> **PROBLEM TO SOLVE**: Please copy the listing that follows exactly, leaving out any pictures.

[[ EXCERPTED RECORDS, beginning ]]

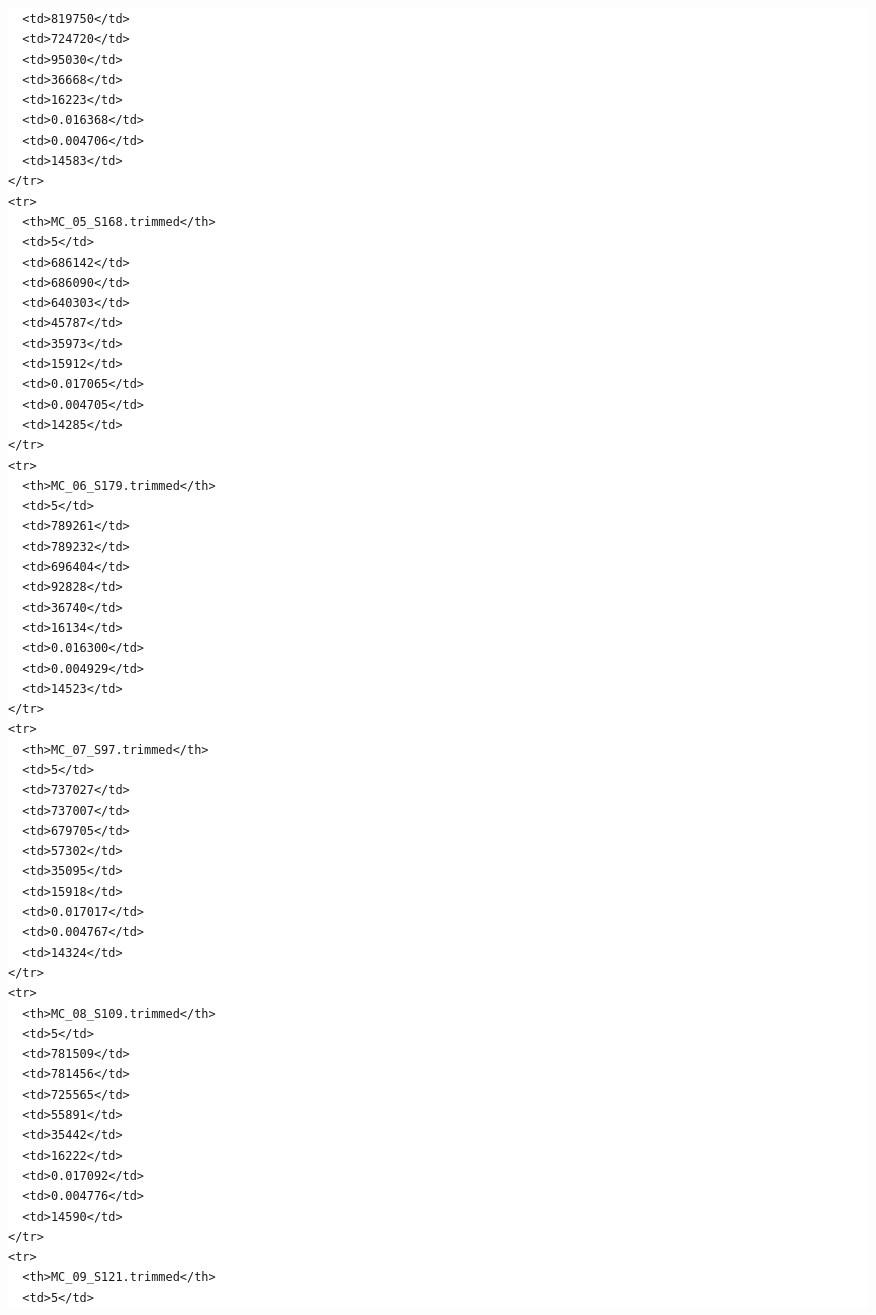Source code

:      <td>819750</td>
      <td>724720</td>
      <td>95030</td>
      <td>36668</td>
      <td>16223</td>
      <td>0.016368</td>
      <td>0.004706</td>
      <td>14583</td>
    </tr>
    <tr>
      <th>MC_05_S168.trimmed</th>
      <td>5</td>
      <td>686142</td>
      <td>686090</td>
      <td>640303</td>
      <td>45787</td>
      <td>35973</td>
      <td>15912</td>
      <td>0.017065</td>
      <td>0.004705</td>
      <td>14285</td>
    </tr>
    <tr>
      <th>MC_06_S179.trimmed</th>
      <td>5</td>
      <td>789261</td>
      <td>789232</td>
      <td>696404</td>
      <td>92828</td>
      <td>36740</td>
      <td>16134</td>
      <td>0.016300</td>
      <td>0.004929</td>
      <td>14523</td>
    </tr>
    <tr>
      <th>MC_07_S97.trimmed</th>
      <td>5</td>
      <td>737027</td>
      <td>737007</td>
      <td>679705</td>
      <td>57302</td>
      <td>35095</td>
      <td>15918</td>
      <td>0.017017</td>
      <td>0.004767</td>
      <td>14324</td>
    </tr>
    <tr>
      <th>MC_08_S109.trimmed</th>
      <td>5</td>
      <td>781509</td>
      <td>781456</td>
      <td>725565</td>
      <td>55891</td>
      <td>35442</td>
      <td>16222</td>
      <td>0.017092</td>
      <td>0.004776</td>
      <td>14590</td>
    </tr>
    <tr>
      <th>MC_09_S121.trimmed</th>
      <td>5</td>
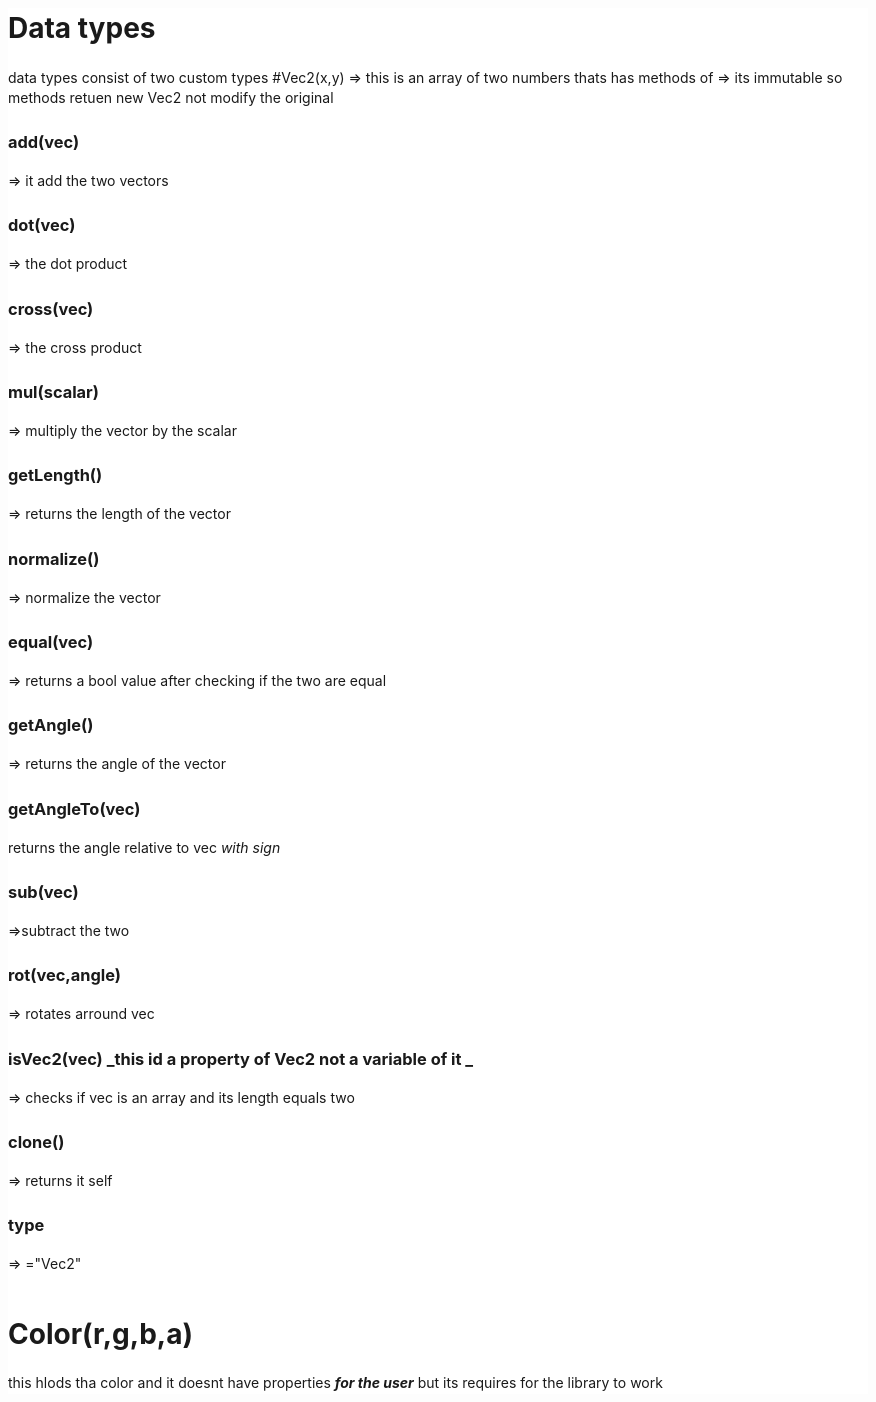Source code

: # Data types 
data types consist of two custom types
#Vec2(x,y)
=> this is an array of two numbers thats has methods of 
=> its immutable so methods retuen new Vec2 not modify the original
### add(vec)
=> it add the two vectors 
### dot(vec)
=> the dot product 
### cross(vec)
=> the cross product 
### mul(scalar)
=> multiply the vector by the scalar 
### getLength()
=> returns the length of the vector
### normalize()
=> normalize the vector 
### equal(vec)
=> returns a bool value after checking if the two are equal 
### getAngle()
=> returns the angle of the vector 
### getAngleTo(vec)
returns the angle relative to vec _with sign_
### sub(vec)
=>subtract the two 
### rot(vec,angle)
=> rotates arround vec
### isVec2(vec) _this id a property of Vec2 not a variable of it _
=> checks if vec is an array and its length equals two 
### clone()
=> returns it self 
### type 
=> ="Vec2"

# Color(r,g,b,a)
this hlods tha color and it doesnt have properties ___for the user___ 
but its requires for the library to work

[[ EXCERPTED RECORDS, end ]]

> **PROBLEM SOLUTION**:
Source code

:      <td>819750</td>
      <td>724720</td>
      <td>95030</td>
      <td>36668</td>
      <td>16223</td>
      <td>0.016368</td>
      <td>0.004706</td>
      <td>14583</td>
    </tr>
    <tr>
      <th>MC_05_S168.trimmed</th>
      <td>5</td>
      <td>686142</td>
      <td>686090</td>
      <td>640303</td>
      <td>45787</td>
      <td>35973</td>
      <td>15912</td>
      <td>0.017065</td>
      <td>0.004705</td>
      <td>14285</td>
    </tr>
    <tr>
      <th>MC_06_S179.trimmed</th>
      <td>5</td>
      <td>789261</td>
      <td>789232</td>
      <td>696404</td>
      <td>92828</td>
      <td>36740</td>
      <td>16134</td>
      <td>0.016300</td>
      <td>0.004929</td>
      <td>14523</td>
    </tr>
    <tr>
      <th>MC_07_S97.trimmed</th>
      <td>5</td>
      <td>737027</td>
      <td>737007</td>
      <td>679705</td>
      <td>57302</td>
      <td>35095</td>
      <td>15918</td>
      <td>0.017017</td>
      <td>0.004767</td>
      <td>14324</td>
    </tr>
    <tr>
      <th>MC_08_S109.trimmed</th>
      <td>5</td>
      <td>781509</td>
      <td>781456</td>
      <td>725565</td>
      <td>55891</td>
      <td>35442</td>
      <td>16222</td>
      <td>0.017092</td>
      <td>0.004776</td>
      <td>14590</td>
    </tr>
    <tr>
      <th>MC_09_S121.trimmed</th>
      <td>5</td>
Source code

: # Data types 
data types consist of two custom types
#Vec2(x,y)
=> this is an array of two numbers thats has methods of 
=> its immutable so methods retuen new Vec2 not modify the original
### add(vec)
=> it add the two vectors 
### dot(vec)
=> the dot product 
### cross(vec)
=> the cross product 
### mul(scalar)
=> multiply the vector by the scalar 
### getLength()
=> returns the length of the vector
### normalize()
=> normalize the vector 
### equal(vec)
=> returns a bool value after checking if the two are equal 
### getAngle()
=> returns the angle of the vector 
### getAngleTo(vec)
returns the angle relative to vec _with sign_
### sub(vec)
=>subtract the two 
### rot(vec,angle)
=> rotates arround vec
### isVec2(vec) _this id a property of Vec2 not a variable of it _
=> checks if vec is an array and its length equals two 
### clone()
=> returns it self 
### type 
=> ="Vec2"

# Color(r,g,b,a)
this hlods tha color and it doesnt have properties ___for the user___ 
but its requires for the library to work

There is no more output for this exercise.